Re: pg_dump/pg_restore --jobs practical limit? - Mailing list pgsql-general

From Ron
Subject Re: pg_dump/pg_restore --jobs practical limit?
Date
Msg-id 1828c313-5a85-4e31-93b4-ff2a37fad862@gmail.com
Whole thread Raw
In response to Re: pg_dump/pg_restore --jobs practical limit?  (Brad White <b55white@gmail.com>)
Responses Re: pg_dump/pg_restore --jobs practical limit?  (Tomek <tomekphotos@gmail.com>)
Re: pg_dump/pg_restore --jobs practical limit?  (Marc Millas <marc.millas@mokadb.com>)
List pgsql-general
On 11/1/23 20:05, Brad White wrote:



From: Ron <ronljohnsonjr@gmail.com>
Sent: Thursday, November 2, 2023 3:01:47 AM
To: pgsql-general@lists.postgresql.org <pgsql-general@lists.postgresql.org>
Subject: Re: pg_dump/pg_restore --jobs practical limit?

On 11/1/23 15:42, Laurenz Albe wrote:
On Wed, 2023-11-01 at 13:09 -0500, Ron wrote:
I will "soon" migrate some 1+ TB database from Pg 9.6.24 on RHEL 6 VMs to Pg 
14.latest on RHEL 8 VMs.  The VMs have 10Gbps "NICs", SAN-based LUNs managed 
by LVM, and are all on ESX blades.  nproc count on some is 16 and on others 
is 32.

Does anyone have experience as to the point of diminishing returns?

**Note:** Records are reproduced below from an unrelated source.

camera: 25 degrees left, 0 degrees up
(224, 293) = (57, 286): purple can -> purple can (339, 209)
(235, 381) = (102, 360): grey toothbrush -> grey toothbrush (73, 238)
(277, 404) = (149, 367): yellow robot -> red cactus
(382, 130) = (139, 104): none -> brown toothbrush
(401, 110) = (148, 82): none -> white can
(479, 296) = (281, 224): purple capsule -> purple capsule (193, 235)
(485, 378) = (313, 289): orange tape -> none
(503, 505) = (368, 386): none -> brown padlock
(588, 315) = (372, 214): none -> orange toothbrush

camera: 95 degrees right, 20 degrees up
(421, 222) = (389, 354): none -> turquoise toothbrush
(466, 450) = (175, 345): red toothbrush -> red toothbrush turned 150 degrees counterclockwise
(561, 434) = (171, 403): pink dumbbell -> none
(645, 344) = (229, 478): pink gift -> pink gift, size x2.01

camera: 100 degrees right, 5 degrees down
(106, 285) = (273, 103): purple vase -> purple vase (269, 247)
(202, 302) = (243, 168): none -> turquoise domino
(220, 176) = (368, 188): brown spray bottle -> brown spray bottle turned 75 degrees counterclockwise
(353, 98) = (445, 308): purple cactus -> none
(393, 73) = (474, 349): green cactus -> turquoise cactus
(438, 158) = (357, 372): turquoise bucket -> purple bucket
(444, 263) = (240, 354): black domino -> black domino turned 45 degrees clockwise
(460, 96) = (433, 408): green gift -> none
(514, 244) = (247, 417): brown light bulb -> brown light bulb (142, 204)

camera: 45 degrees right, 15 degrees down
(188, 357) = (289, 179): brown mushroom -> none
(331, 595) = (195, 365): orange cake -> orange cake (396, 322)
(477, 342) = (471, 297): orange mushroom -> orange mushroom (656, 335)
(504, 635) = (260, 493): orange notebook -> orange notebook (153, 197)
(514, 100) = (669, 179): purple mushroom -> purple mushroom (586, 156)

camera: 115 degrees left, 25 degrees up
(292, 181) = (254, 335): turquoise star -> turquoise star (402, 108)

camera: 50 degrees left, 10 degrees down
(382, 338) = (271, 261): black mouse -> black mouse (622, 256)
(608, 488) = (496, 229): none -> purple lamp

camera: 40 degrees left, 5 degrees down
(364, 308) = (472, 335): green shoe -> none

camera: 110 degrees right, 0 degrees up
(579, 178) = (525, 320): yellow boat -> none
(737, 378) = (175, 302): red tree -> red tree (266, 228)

IOW, can I crank them processes up to --jobs=30, will I see no gain -- or 
even degradation -- after, for example, --jobs=24?

This would be for both pg_dump and pg_restore (which would be run on the 
RHEL 8 VM).
Test, test, test.  Theoretical considerations are pretty worthless,

Which is why I asked if anyone has experience.

 and it is easy to measure that.

Not necessarily. Our test systems are way too small (only good enough to validate that the script works correctly), and there's always something (sometimes a lot, sometime just "some") going on in production, whether it's my customer's work, or the SAN (like snapshotting every VM and then copying the snapshots to the virtual tape device) or something else.
 
Sure,  but are the new systems busy already?
Ideally you could run tests on them before they are put into production.

Testing pg_restore with different --jobs= values will be easier.   pg_dump is what's going to be reading from a constantly varying system.

--
Born in Arizona, moved to Babylonia.